Prison visits in Alabama to restart after almost two-year pause

The Alabama Department of Corrections said Tuesday that prison visits will restart after a 20-month pause due to the spread of the coronavirus. 

Prisoners have been allowed to use phones to call or message family, but they have not been allowed to physically see relatives since March 2020, when the coronavirus began to ravage the United States. 

The new statewide guidance, effective Dec. 4, says prisoners can have up to two visitors for one hour.

The prisoners and visitors will not be allowed to have physical contact, eat or drink, and they have to stay behind a plexiglass barrier. 

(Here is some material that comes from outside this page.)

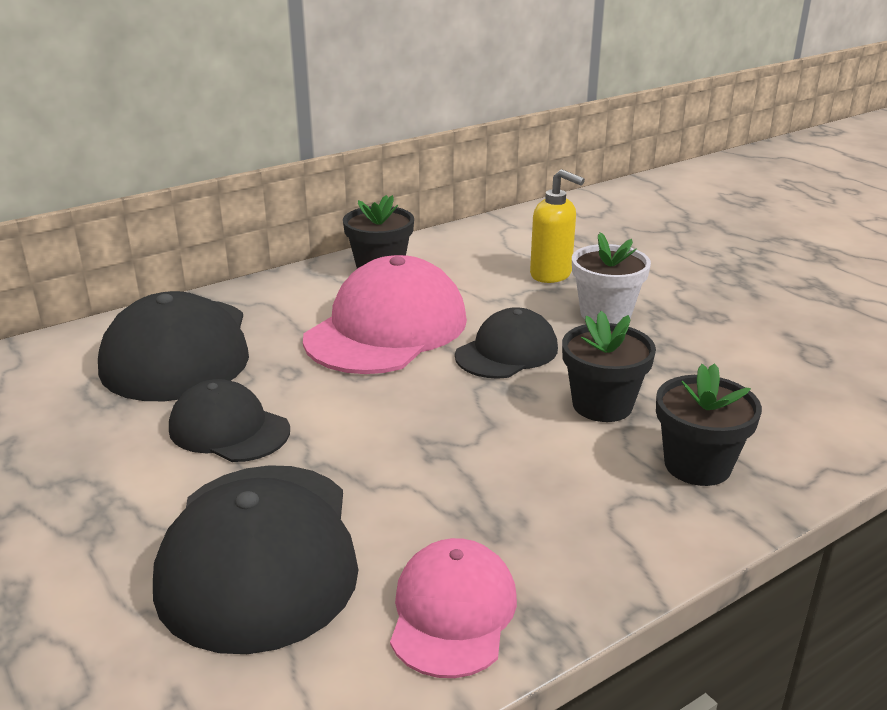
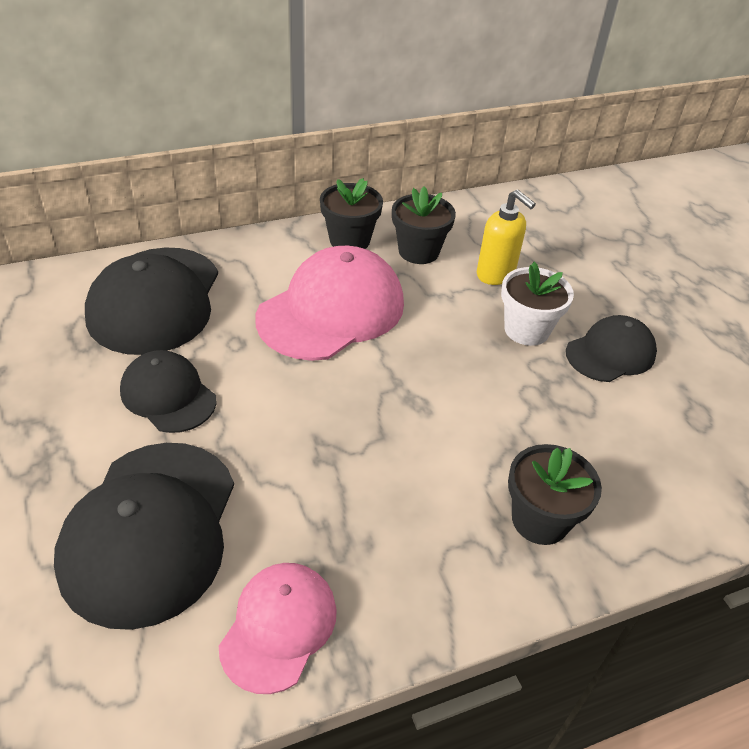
camera: 10 degrees right, 15 degrees up
black cap [455,307,558,379] -> black cap moved to [566,315,657,382]
black flower pot [562,311,656,422] -> black flower pot moved to [392,186,456,264]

Individual prisons have the discretion to suspend in-person visitation again based on the number of COVID-19 cases among inmates, prison staff and the community. 

As COVID-19 still poses a significant risk in a correctional environment, several safety protocols and restrictions will be in place and must be adhered to as we expand these activities statewide,” the department said in a statement. 

The change in protocol comes after a successful pilot program at three prisons in October. 

Along with the new visitation rules, restrictions have been lifted on the number of volunteers allowed in the prisons from different organizations.

The news comes after prisons have been hit hard by COVID-19. Shared spaces and close quarters made prisons a perfect breeding ground for the virus.

Some states allowed certain groups of inmates to serve out the rest of their prison sentences from home amid the pandemic.